Here are some records; return them all exactly.
======== Data for this task
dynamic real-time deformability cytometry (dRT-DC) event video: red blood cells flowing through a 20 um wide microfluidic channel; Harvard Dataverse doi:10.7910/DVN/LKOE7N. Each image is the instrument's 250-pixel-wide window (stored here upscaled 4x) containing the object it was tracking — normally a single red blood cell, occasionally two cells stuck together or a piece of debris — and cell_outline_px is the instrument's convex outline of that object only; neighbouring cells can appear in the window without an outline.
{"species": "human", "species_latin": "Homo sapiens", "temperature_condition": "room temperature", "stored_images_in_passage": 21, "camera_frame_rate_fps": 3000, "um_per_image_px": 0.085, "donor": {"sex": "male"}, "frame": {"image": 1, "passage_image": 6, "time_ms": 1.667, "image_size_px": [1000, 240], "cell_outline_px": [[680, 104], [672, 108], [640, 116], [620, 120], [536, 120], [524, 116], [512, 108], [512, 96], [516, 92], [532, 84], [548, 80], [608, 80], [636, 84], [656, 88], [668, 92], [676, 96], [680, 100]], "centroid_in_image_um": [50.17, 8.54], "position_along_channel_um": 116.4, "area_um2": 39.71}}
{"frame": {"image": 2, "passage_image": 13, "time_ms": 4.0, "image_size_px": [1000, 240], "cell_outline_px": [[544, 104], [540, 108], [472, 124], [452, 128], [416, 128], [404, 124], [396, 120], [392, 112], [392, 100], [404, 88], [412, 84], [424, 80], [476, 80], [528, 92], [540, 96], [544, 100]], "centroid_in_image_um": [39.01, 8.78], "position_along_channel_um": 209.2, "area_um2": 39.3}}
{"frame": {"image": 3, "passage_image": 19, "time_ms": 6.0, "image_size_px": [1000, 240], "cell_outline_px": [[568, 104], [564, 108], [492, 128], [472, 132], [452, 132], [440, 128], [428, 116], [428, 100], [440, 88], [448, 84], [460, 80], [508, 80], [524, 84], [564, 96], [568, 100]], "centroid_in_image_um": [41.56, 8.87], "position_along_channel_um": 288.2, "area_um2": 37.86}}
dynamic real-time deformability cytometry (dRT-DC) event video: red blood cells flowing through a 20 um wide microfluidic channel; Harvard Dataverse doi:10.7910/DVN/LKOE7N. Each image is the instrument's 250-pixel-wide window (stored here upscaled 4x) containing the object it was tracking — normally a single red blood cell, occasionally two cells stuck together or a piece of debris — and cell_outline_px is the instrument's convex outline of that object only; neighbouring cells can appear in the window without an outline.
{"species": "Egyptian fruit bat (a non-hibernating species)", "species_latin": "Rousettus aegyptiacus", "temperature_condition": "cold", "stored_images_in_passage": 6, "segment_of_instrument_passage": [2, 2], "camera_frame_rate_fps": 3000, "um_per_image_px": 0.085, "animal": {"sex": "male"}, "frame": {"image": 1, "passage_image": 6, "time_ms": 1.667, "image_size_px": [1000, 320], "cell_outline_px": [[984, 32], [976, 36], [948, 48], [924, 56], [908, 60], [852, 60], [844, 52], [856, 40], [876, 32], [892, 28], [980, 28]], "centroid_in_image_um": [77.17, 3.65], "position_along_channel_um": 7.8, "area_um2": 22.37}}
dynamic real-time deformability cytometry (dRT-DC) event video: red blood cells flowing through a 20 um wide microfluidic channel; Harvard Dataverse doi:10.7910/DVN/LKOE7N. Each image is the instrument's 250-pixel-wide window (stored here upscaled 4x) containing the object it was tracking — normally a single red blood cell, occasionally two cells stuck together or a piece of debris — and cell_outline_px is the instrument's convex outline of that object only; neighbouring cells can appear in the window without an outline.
================
* [Result of the task]:
dynamic real-time deformability cytometry (dRT-DC) event video: red blood cells flowing through a 20 um wide microfluidic channel; Harvard Dataverse doi:10.7910/DVN/LKOE7N. Each image is the instrument's 250-pixel-wide window (stored here upscaled 4x) containing the object it was tracking — normally a single red blood cell, occasionally two cells stuck together or a piece of debris — and cell_outline_px is the instrument's convex outline of that object only; neighbouring cells can appear in the window without an outline.
{"species": "human", "species_latin": "Homo sapiens", "temperature_condition": "room temperature", "stored_images_in_passage": 21, "camera_frame_rate_fps": 3000, "um_per_image_px": 0.085, "donor": {"sex": "male"}, "frame": {"image": 1, "passage_image": 6, "time_ms": 1.667, "image_size_px": [1000, 240], "cell_outline_px": [[680, 104], [672, 108], [640, 116], [620, 120], [536, 120], [524, 116], [512, 108], [512, 96], [516, 92], [532, 84], [548, 80], [608, 80], [636, 84], [656, 88], [668, 92], [676, 96], [680, 100]], "centroid_in_image_um": [50.17, 8.54], "position_along_channel_um": 116.4, "area_um2": 39.71}}
{"frame": {"image": 2, "passage_image": 13, "time_ms": 4.0, "image_size_px": [1000, 240], "cell_outline_px": [[544, 104], [540, 108], [472, 124], [452, 128], [416, 128], [404, 124], [396, 120], [392, 112], [392, 100], [404, 88], [412, 84], [424, 80], [476, 80], [528, 92], [540, 96], [544, 100]], "centroid_in_image_um": [39.01, 8.78], "position_along_channel_um": 209.2, "area_um2": 39.3}}
{"frame": {"image": 3, "passage_image": 19, "time_ms": 6.0, "image_size_px": [1000, 240], "cell_outline_px": [[568, 104], [564, 108], [492, 128], [472, 132], [452, 132], [440, 128], [428, 116], [428, 100], [440, 88], [448, 84], [460, 80], [508, 80], [524, 84], [564, 96], [568, 100]], "centroid_in_image_um": [41.56, 8.87], "position_along_channel_um": 288.2, "area_um2": 37.86}}
dynamic real-time deformability cytometry (dRT-DC) event video: red blood cells flowing through a 20 um wide microfluidic channel; Harvard Dataverse doi:10.7910/DVN/LKOE7N. Each image is the instrument's 250-pixel-wide window (stored here upscaled 4x) containing the object it was tracking — normally a single red blood cell, occasionally two cells stuck together or a piece of debris — and cell_outline_px is the instrument's convex outline of that object only; neighbouring cells can appear in the window without an outline.
{"species": "Egyptian fruit bat (a non-hibernating species)", "species_latin": "Rousettus aegyptiacus", "temperature_condition": "cold", "stored_images_in_passage": 6, "segment_of_instrument_passage": [2, 2], "camera_frame_rate_fps": 3000, "um_per_image_px": 0.085, "animal": {"sex": "male"}, "frame": {"image": 1, "passage_image": 6, "time_ms": 1.667, "image_size_px": [1000, 320], "cell_outline_px": [[984, 32], [976, 36], [948, 48], [924, 56], [908, 60], [852, 60], [844, 52], [856, 40], [876, 32], [892, 28], [980, 28]], "centroid_in_image_um": [77.17, 3.65], "position_along_channel_um": 7.8, "area_um2": 22.37}}
dynamic real-time deformability cytometry (dRT-DC) event video: red blood cells flowing through a 20 um wide microfluidic channel; Harvard Dataverse doi:10.7910/DVN/LKOE7N. Each image is the instrument's 250-pixel-wide window (stored here upscaled 4x) containing the object it was tracking — normally a single red blood cell, occasionally two cells stuck together or a piece of debris — and cell_outline_px is the instrument's convex outline of that object only; neighbouring cells can appear in the window without an outline.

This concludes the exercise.